● Task set
1. In the review comments, what is the maximum length given for the abstract?
2. Please write out the review comments from "All the above" to "in Hu-SRC-NSG-A2 mice.".
3. Write what comes next in the review comments, picking up after their final sentence.

3.   Figure 1A: Preserved vs. fresh PBMCs–some essential information seems missing before making a conclusion. 

i) method for cryopreservation of PBMCs

ii) viability of thawed PBMCs

iii) frequency of each population in thawed PBMCs before injection

iv) cell yield and recovery rate after thawing

v) number of viable cells transplanted into NSG-A2 recipients

vi) irradiation dose

  All the above parameters could affect the consequence of PBMC engraftment.

4.   HPV16_E6E7 vaccination model (Fig. 2I): The cause of the reduction in size of skin graft needs to be addressed, particularly if HPV E6 or E7 Ag-specific T cells are implicated in the decrease in size. HLA-A2 tetramer assay would be the best to evaluate the effect of vaccination. If impossible, histological analysis for quantifying infiltrated T cells in the graft would also be available.

 

Minor comments

5.   Abstract: the abstract should be a total of 200 words maximum.

6.   What is the origin of DN T cells? A previous paper by Shultz et al. (PNAS 2010; PMID 20615947) demonstrated that they are γδ T cells in Hu-SRC-NSG-A2 mice.

Stored data:
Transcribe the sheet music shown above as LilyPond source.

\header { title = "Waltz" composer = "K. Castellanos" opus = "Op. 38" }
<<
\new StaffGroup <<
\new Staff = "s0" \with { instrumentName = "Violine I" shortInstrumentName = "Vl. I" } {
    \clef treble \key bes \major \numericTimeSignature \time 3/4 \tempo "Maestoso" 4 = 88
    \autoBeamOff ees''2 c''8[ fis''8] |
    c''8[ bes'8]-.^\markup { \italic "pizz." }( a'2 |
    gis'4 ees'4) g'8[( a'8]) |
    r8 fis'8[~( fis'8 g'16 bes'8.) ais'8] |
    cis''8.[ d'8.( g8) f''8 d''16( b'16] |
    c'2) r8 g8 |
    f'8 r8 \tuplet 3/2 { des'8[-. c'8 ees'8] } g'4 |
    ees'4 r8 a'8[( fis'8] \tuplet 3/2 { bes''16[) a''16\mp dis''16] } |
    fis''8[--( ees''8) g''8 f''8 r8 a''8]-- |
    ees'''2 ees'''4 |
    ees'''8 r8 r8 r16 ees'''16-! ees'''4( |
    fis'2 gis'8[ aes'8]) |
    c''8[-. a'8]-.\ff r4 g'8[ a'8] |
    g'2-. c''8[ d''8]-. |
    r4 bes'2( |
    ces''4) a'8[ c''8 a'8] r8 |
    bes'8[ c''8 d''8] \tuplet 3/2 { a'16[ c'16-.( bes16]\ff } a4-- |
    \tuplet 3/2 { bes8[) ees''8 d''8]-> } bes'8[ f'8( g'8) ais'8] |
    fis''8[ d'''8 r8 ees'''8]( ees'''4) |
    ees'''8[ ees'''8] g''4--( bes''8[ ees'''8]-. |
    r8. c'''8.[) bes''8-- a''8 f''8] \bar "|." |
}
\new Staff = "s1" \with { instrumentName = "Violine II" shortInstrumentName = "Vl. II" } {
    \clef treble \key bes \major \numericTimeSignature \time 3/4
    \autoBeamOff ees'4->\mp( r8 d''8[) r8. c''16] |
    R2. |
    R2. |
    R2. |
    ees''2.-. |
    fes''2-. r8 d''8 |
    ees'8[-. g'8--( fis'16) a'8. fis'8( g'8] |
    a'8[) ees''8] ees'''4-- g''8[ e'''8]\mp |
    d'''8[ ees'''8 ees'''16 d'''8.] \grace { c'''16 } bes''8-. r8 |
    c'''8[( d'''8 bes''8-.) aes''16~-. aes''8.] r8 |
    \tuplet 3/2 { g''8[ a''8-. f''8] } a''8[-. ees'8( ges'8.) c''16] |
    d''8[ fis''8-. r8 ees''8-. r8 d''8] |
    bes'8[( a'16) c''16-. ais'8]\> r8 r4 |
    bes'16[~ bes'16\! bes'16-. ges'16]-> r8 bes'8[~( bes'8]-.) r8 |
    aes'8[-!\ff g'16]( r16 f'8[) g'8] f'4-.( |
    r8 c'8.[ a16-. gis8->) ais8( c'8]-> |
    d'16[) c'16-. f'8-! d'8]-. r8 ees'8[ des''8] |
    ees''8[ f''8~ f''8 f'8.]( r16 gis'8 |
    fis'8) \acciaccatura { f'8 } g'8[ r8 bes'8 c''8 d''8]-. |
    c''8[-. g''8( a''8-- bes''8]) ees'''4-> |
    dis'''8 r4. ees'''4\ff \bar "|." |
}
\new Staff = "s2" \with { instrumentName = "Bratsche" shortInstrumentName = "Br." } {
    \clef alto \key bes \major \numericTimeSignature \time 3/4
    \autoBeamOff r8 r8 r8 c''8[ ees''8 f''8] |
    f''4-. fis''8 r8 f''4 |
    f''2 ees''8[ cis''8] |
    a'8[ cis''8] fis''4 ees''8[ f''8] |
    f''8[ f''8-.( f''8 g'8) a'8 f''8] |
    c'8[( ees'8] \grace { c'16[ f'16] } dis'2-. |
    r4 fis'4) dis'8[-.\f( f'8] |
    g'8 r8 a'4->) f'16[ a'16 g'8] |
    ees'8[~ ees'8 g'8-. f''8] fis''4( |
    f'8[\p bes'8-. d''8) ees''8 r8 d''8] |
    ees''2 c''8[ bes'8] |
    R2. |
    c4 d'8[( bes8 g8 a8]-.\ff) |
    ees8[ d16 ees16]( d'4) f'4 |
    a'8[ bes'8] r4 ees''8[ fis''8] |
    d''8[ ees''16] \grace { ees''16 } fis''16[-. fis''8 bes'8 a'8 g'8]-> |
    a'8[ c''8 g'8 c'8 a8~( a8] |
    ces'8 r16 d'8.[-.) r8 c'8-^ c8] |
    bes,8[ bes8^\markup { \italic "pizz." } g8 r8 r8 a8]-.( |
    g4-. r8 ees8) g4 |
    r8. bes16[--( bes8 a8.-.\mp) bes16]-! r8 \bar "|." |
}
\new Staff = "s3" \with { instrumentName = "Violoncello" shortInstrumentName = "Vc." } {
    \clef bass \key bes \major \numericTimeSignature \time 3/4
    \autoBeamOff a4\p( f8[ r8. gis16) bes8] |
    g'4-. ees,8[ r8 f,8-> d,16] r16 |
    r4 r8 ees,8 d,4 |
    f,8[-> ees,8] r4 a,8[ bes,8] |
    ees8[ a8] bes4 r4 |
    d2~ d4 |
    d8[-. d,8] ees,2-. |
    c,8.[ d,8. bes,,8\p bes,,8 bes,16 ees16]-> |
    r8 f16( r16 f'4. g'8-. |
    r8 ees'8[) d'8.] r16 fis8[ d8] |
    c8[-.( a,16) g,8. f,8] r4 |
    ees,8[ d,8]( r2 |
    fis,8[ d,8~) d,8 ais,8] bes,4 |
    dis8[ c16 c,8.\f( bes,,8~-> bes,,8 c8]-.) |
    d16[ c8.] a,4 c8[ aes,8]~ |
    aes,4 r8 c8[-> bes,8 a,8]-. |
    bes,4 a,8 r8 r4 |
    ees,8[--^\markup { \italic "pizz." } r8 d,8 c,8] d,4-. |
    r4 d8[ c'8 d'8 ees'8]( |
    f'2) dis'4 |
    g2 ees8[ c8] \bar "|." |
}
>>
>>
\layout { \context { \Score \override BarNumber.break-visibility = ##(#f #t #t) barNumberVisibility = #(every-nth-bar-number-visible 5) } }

● Answers to the tasks
1. 200 words in total.

2.
All the above parameters could affect the consequence of PBMC engraftment.

4.   HPV16_E6E7 vaccination model (Fig. 2I): The cause of the reduction in size of skin graft needs to be addressed, particularly if HPV E6 or E7 Ag-specific T cells are implicated in the decrease in size. HLA-A2 tetramer assay would be the best to evaluate the effect of vaccination. If impossible, histological analysis for quantifying infiltrated T cells in the graft would also be available.

 

Minor comments

5.   Abstract: the abstract should be a total of 200 words maximum.

6.   What is the origin of DN T cells? A previous paper by Shultz et al. (PNAS 2010; PMID 20615947) demonstrated that they are γδ T cells in Hu-SRC-NSG-A2 mice.

3.
7.   Figure 1(D); It isn't easy to recognize which clusters the authors mentioned in the main text. I would suggest numbering each cluster in addition to coloring it and describing the cluster number indicated in the text accordingly (e.g., lines 286-7, lines 289-90, and 293-294). 

8.   Improper use of terminology

i)    Fig. 1D; t-SNE would be correct.

ii)  Fig. 2. B6 is better to use instead of C57.

iii)Line 320; Figure 1D should be Figure 1E.

iv) Page 4, line 152; DNAse I change to DNase I.

v)  Page 13, line 449; PBMS-hu-NSG-A2 change to PBMC-hu-NSG-A2.

vi) Page 14, line 465; Figure 4B (left panel) change to (right panel).

vii) Figure S1 B. Left panel, an extra word (F).

Author Response

Please see the attachment.

Author Response File: Author Response.pdf

Round 2

Reviewer 2 Report

Most of our concerns have been addressed in the current version of the manuscript except for one minor point regarding the irradiation method.

 

Minor comment

Irradiation method: This reviewer would like to make sure if NSG-A2 mice were irradiated upon PBMC injection. If they were not irradiated for establishing Hu-PBL-NSG-A2 mice, the authors would indicate “non-irradiated” NSG-A2 mice in line 124 (Page 3). In addition, the lethal irradiation dose must be 1000 cGy (=10 Gy). The authors should correct the dose.

Author Response

We would like to thank Reviewer 2 for the very on-point corrections. We have taken them into account and improved the manuscript accordingly (changes in red).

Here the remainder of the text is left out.